Apply it, blocking until the VM create task and any pool reconciliation finish:

otherix create -f cluster.yaml --wait --wait-timeout 5m

--wait blocks on the asynchronous resources (VM create tasks and storage-pool reconciliation); networks are created synchronously and need no wait. --wait-timeout defaults to 5m. Use --dry-run to print the resolved plan without contacting the server:

otherix create -f cluster.yaml --dry-run
# would create Network/demo-net
# would create VM/demo-vm

Spec fields by kind¶

Kind	Required	Optional
`Network`	`type`	`bridgeName`, `managed`, `egress`, `subnet`, `gateway`, `mtu`, `vlan`
`StoragePool`	`path`, one of `node` / `nodeList`	`type`
`VM`	`imageURL`, `arch`	`imageSHA256`, `firmware` / `firmwareID`, `format`, `diskGiB`, `vcpus`, `memoryMB`, `pool`, `network`, `node`, `userData`, `networkConfig` / `cloudInitDisabled`

Within a kind, a few fields are mutually exclusive: node and nodeList (StoragePool); firmware and firmwareID, and userData / networkConfig each with cloudInitDisabled (VM). When vcpus or memoryMB is omitted the CLI applies the same defaults as vm create (2 vCPUs, 2048 MiB). See Networks, Storage pools, and Create and manage VMs for the meaning of each field.

StoragePool nodeList fan-out¶

A storage-pool name is a per-node concept (see Storage pools). A single StoragePool document can fan out to one instance per node with spec.nodeList:

apiVersion: otherix/v1
kind: StoragePool
metadata:
  name: default
spec:
  type: local_dir
  path: /var/lib/otherix/pools/default
  nodeList:
    - node-a
    - node-b
    - node-c

This is expanded to one create (or delete) per listed node. Use spec.node for a single instance. Duplicate node names in nodeList are de-duplicated.
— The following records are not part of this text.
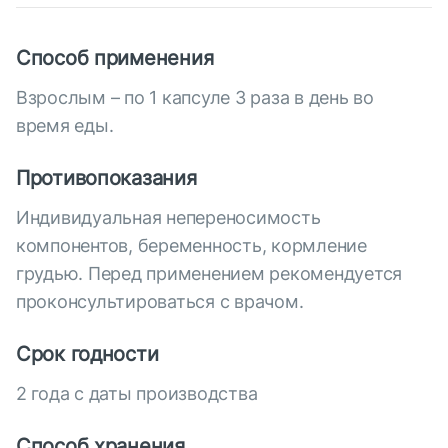
Способ применения
Взрослым – по 1 капсуле 3 раза в день во
время еды.
Противопоказания
Индивидуальная непереносимость
компонентов, беременность, кормление
грудью. Перед применением рекомендуется
проконсультироваться с врачом.
Срок годности
2 года с даты производства
Способ хранения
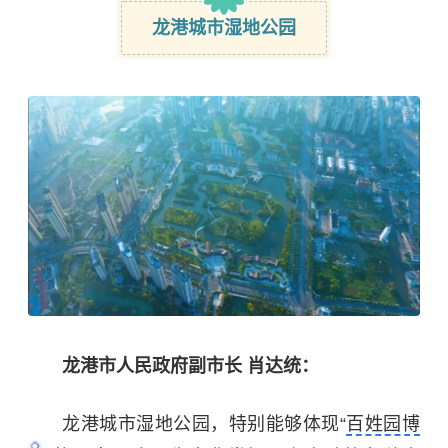
龙港城市湿地公园
龙港市人民政府副市长 肖达统：
龙港城市湿地公园，特别能够体现“
百姓园博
Round-trip with `get -o yaml`¶

Every resource type can project a live object back to an apply-ready manifest with get -o yaml, so you can capture current state into a file:

otherix network get demo-net -o yaml > demo-net.yaml
otherix pool get default -o yaml
otherix vm get demo-vm -o yaml

The projection deliberately omits server-assigned fields (id, timestamps, status, owner, reconciliation) so the output re-applies cleanly.
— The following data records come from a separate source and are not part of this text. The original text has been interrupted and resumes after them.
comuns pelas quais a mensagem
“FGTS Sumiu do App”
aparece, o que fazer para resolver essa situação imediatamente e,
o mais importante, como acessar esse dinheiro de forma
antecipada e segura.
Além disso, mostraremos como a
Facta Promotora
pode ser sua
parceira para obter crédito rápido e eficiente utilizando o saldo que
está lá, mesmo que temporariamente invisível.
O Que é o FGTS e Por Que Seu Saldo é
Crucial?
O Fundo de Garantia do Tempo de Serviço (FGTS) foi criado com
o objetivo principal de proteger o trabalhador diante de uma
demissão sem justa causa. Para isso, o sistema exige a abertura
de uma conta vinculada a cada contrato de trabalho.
Some fields do not round-trip

The API view does not surface every create-time field, so a get -o yaml | create -f round-trip is not always lossless. Keep your source manifest as the record of what you applied.

VM: userData (user_data), networkConfig (network_config), cloudInitDisabled, firmware / firmwareID, and diskGiB are consumed at create time and are not in the view, so the projection omits them and re-applying reverts those to server defaults. Only the first NIC is projected (the v1 VM schema attaches a single network); a multi-NIC VM loses the extras.
Network: bridge networks round-trip in full. An overlay network projects only type + subnet (the create API forbids the server-derived bridgeName / mtu / vlan), so re-applying allocates a fresh VNI rather than preserving the original.
StoragePool: round-trips except the operator-settable config blob. A multi-node pool projects as a single nodeList document when every instance shares a path, or as one document per instance when paths differ, so each node keeps its own path on re-apply.

The config blob on both Network and StoragePool is not yet manifest-expressible (there is no config field in the v1 schema) and is dropped on projection.

Deleting from a manifest¶

otherix delete -f reads the same files and removes the named resources in reverse create order. It prompts for confirmation when stdin is a terminal; --force skips the prompt and --dry-run prints the plan:

otherix delete -f cluster.yaml          # prompts when interactive
otherix delete -f cluster.yaml --force  # no prompt
otherix delete -f cluster.yaml --dry-run

Existing delete blockers (a network still in use, a pool with disks) are reported and skipped - delete -f never force-deletes a resource that has dependents.